● Work instruction
Convert every line of the data below into a JSON list of strings, one string per line, skipping blank lines.

● Information given
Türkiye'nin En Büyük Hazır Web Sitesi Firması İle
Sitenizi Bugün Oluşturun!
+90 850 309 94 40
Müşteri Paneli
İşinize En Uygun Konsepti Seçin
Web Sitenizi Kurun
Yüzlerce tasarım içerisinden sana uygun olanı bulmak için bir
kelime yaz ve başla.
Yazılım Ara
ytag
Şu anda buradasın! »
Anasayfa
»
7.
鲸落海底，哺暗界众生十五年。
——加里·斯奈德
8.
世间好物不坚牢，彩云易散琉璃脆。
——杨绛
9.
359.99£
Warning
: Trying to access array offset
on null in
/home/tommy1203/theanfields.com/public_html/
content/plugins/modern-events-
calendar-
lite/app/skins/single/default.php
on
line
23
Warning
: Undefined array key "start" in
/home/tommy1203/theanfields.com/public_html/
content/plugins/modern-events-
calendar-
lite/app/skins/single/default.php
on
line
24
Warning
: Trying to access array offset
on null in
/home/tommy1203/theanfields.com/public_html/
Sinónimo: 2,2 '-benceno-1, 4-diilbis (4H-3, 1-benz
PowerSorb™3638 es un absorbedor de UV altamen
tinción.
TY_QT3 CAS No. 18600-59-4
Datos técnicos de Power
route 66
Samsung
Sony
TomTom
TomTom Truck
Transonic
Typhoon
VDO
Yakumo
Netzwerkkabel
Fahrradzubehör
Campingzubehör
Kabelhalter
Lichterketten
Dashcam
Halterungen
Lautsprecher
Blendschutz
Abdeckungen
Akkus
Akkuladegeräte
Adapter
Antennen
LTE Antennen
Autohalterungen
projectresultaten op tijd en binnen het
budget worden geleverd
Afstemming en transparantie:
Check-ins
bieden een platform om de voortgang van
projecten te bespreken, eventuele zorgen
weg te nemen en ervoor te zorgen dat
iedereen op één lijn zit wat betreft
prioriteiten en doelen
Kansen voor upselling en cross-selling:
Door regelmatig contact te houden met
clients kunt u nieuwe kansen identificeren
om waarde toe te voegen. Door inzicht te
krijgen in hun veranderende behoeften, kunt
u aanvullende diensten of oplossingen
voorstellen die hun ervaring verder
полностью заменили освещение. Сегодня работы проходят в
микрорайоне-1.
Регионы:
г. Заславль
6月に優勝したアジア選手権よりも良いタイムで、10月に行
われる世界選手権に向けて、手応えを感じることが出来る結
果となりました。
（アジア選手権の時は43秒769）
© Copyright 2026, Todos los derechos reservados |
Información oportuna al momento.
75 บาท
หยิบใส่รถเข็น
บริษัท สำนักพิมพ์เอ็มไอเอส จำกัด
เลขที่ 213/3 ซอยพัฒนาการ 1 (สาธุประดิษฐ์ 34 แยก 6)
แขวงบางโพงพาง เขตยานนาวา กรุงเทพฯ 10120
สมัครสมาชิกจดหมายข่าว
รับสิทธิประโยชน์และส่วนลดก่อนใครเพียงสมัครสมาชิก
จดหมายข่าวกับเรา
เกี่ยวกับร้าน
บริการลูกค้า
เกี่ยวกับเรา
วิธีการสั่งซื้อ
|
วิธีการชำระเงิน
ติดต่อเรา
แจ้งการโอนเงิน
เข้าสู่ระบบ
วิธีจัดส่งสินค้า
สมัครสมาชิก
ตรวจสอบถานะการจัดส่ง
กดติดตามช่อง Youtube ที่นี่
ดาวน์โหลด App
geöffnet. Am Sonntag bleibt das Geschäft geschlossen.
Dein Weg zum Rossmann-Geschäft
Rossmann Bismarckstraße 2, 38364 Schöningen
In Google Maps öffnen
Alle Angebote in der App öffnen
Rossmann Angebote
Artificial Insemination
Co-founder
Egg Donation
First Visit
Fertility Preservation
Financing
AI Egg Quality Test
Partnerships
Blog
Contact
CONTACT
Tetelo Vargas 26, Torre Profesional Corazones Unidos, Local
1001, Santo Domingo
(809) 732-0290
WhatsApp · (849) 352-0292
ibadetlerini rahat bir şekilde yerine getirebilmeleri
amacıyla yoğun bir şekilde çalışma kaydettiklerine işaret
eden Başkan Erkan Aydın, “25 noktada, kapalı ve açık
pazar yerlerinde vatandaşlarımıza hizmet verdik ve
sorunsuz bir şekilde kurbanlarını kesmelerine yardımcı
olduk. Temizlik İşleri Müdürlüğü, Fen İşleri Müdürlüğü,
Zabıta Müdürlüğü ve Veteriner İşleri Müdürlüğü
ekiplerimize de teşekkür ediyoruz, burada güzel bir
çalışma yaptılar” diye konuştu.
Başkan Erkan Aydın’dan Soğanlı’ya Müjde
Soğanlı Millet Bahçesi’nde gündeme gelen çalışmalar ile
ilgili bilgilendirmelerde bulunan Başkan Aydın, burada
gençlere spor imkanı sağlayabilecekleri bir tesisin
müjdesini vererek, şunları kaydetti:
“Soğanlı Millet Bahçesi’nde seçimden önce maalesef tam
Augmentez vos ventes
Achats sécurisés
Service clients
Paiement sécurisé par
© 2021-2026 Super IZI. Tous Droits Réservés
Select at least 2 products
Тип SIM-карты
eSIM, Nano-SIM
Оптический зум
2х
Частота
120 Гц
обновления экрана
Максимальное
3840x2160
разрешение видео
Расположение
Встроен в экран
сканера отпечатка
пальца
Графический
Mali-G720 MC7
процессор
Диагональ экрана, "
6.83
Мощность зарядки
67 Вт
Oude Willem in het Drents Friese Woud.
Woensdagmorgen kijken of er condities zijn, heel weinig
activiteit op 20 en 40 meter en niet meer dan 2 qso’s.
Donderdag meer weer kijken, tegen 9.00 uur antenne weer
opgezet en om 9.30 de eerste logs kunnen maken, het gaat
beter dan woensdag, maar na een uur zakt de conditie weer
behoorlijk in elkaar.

● Solution to this problem
[
  "Türkiye'nin En Büyük Hazır Web Sitesi Firması İle",
  "Sitenizi Bugün Oluşturun!",
  "+90 850 309 94 40",
  "Müşteri Paneli",
  "İşinize En Uygun Konsepti Seçin",
  "Web Sitenizi Kurun",
  "Yüzlerce tasarım içerisinden sana uygun olanı bulmak için bir",
  "kelime yaz ve başla.",
  "Yazılım Ara",
  "ytag",
  "Şu anda buradasın! »",
  "Anasayfa",
  "»",
  "7.",
  "鲸落海底，哺暗界众生十五年。",
  "——加里·斯奈德",
  "8.",
  "世间好物不坚牢，彩云易散琉璃脆。",
  "——杨绛",
  "9.",
  "359.99£",
  "Warning",
  ": Trying to access array offset",
  "on null in",
  "/home/tommy1203/theanfields.com/public_html/",
  "content/plugins/modern-events-",
  "calendar-",
  "lite/app/skins/single/default.php",
  "on",
  "line",
  "23",
  "Warning",
  ": Undefined array key \"start\" in",
  "/home/tommy1203/theanfields.com/public_html/",
  "content/plugins/modern-events-",
  "calendar-",
  "lite/app/skins/single/default.php",
  "on",
  "line",
  "24",
  "Warning",
  ": Trying to access array offset",
  "on null in",
  "/home/tommy1203/theanfields.com/public_html/",
  "Sinónimo: 2,2 '-benceno-1, 4-diilbis (4H-3, 1-benz",
  "PowerSorb™3638 es un absorbedor de UV altamen",
  "tinción.",
  "TY_QT3 CAS No. 18600-59-4",
  "Datos técnicos de Power",
  "route 66",
  "Samsung",
  "Sony",
  "TomTom",
  "TomTom Truck",
  "Transonic",
  "Typhoon",
  "VDO",
  "Yakumo",
  "Netzwerkkabel",
  "Fahrradzubehör",
  "Campingzubehör",
  "Kabelhalter",
  "Lichterketten",
  "Dashcam",
  "Halterungen",
  "Lautsprecher",
  "Blendschutz",
  "Abdeckungen",
  "Akkus",
  "Akkuladegeräte",
  "Adapter",
  "Antennen",
  "LTE Antennen",
  "Autohalterungen",
  "projectresultaten op tijd en binnen het",
  "budget worden geleverd",
  "Afstemming en transparantie:",
  "Check-ins",
  "bieden een platform om de voortgang van",
  "projecten te bespreken, eventuele zorgen",
  "weg te nemen en ervoor te zorgen dat",
  "iedereen op één lijn zit wat betreft",
  "prioriteiten en doelen",
  "Kansen voor upselling en cross-selling:",
  "Door regelmatig contact te houden met",
  "clients kunt u nieuwe kansen identificeren",
  "om waarde toe te voegen. Door inzicht te",
  "krijgen in hun veranderende behoeften, kunt",
  "u aanvullende diensten of oplossingen",
  "voorstellen die hun ervaring verder",
  "полностью заменили освещение. Сегодня работы проходят в",
  "микрорайоне-1.",
  "Регионы:",
  "г. Заславль",
  "6月に優勝したアジア選手権よりも良いタイムで、10月に行",
  "われる世界選手権に向けて、手応えを感じることが出来る結",
  "果となりました。",
  "（アジア選手権の時は43秒769）",
  "© Copyright 2026, Todos los derechos reservados |",
  "Información oportuna al momento.",
  "75 บาท",
  "หยิบใส่รถเข็น",
  "บริษัท สำนักพิมพ์เอ็มไอเอส จำกัด",
  "เลขที่ 213/3 ซอยพัฒนาการ 1 (สาธุประดิษฐ์ 34 แยก 6)",
  "แขวงบางโพงพาง เขตยานนาวา กรุงเทพฯ 10120",
  "สมัครสมาชิกจดหมายข่าว",
  "รับสิทธิประโยชน์และส่วนลดก่อนใครเพียงสมัครสมาชิก",
  "จดหมายข่าวกับเรา",
  "เกี่ยวกับร้าน",
  "บริการลูกค้า",
  "เกี่ยวกับเรา",
  "วิธีการสั่งซื้อ",
  "|",
  "วิธีการชำระเงิน",
  "ติดต่อเรา",
  "แจ้งการโอนเงิน",
  "เข้าสู่ระบบ",
  "วิธีจัดส่งสินค้า",
  "สมัครสมาชิก",
  "ตรวจสอบถานะการจัดส่ง",
  "กดติดตามช่อง Youtube ที่นี่",
  "ดาวน์โหลด App",
  "geöffnet. Am Sonntag bleibt das Geschäft geschlossen.",
  "Dein Weg zum Rossmann-Geschäft",
  "Rossmann Bismarckstraße 2, 38364 Schöningen",
  "In Google Maps öffnen",
  "Alle Angebote in der App öffnen",
  "Rossmann Angebote",
  "Artificial Insemination",
  "Co-founder",
  "Egg Donation",
  "First Visit",
  "Fertility Preservation",
  "Financing",
  "AI Egg Quality Test",
  "Partnerships",
  "Blog",
  "Contact",
  "CONTACT",
  "Tetelo Vargas 26, Torre Profesional Corazones Unidos, Local",
  "1001, Santo Domingo",
  "(809) 732-0290",
  "WhatsApp · (849) 352-0292",
  "ibadetlerini rahat bir şekilde yerine getirebilmeleri",
  "amacıyla yoğun bir şekilde çalışma kaydettiklerine işaret",
  "eden Başkan Erkan Aydın, “25 noktada, kapalı ve açık",
  "pazar yerlerinde vatandaşlarımıza hizmet verdik ve",
  "sorunsuz bir şekilde kurbanlarını kesmelerine yardımcı",
  "olduk. Temizlik İşleri Müdürlüğü, Fen İşleri Müdürlüğü,",
  "Zabıta Müdürlüğü ve Veteriner İşleri Müdürlüğü",
  "ekiplerimize de teşekkür ediyoruz, burada güzel bir",
  "çalışma yaptılar” diye konuştu.",
  "Başkan Erkan Aydın’dan Soğanlı’ya Müjde",
  "Soğanlı Millet Bahçesi’nde gündeme gelen çalışmalar ile",
  "ilgili bilgilendirmelerde bulunan Başkan Aydın, burada",
  "gençlere spor imkanı sağlayabilecekleri bir tesisin",
  "müjdesini vererek, şunları kaydetti:",
  "“Soğanlı Millet Bahçesi’nde seçimden önce maalesef tam",
  "Augmentez vos ventes",
  "Achats sécurisés",
  "Service clients",
  "Paiement sécurisé par",
  "© 2021-2026 Super IZI. Tous Droits Réservés",
  "Select at least 2 products",
  "Тип SIM-карты",
  "eSIM, Nano-SIM",
  "Оптический зум",
  "2х",
  "Частота",
  "120 Гц",
  "обновления экрана",
  "Максимальное",
  "3840x2160",
  "разрешение видео",
  "Расположение",
  "Встроен в экран",
  "сканера отпечатка",
  "пальца",
  "Графический",
  "Mali-G720 MC7",
  "процессор",
  "Диагональ экрана, \"",
  "6.83",
  "Мощность зарядки",
  "67 Вт",
  "Oude Willem in het Drents Friese Woud.",
  "Woensdagmorgen kijken of er condities zijn, heel weinig",
  "activiteit op 20 en 40 meter en niet meer dan 2 qso’s.",
  "Donderdag meer weer kijken, tegen 9.00 uur antenne weer",
  "opgezet en om 9.30 de eerste logs kunnen maken, het gaat",
  "beter dan woensdag, maar na een uur zakt de conditie weer",
  "behoorlijk in elkaar."
]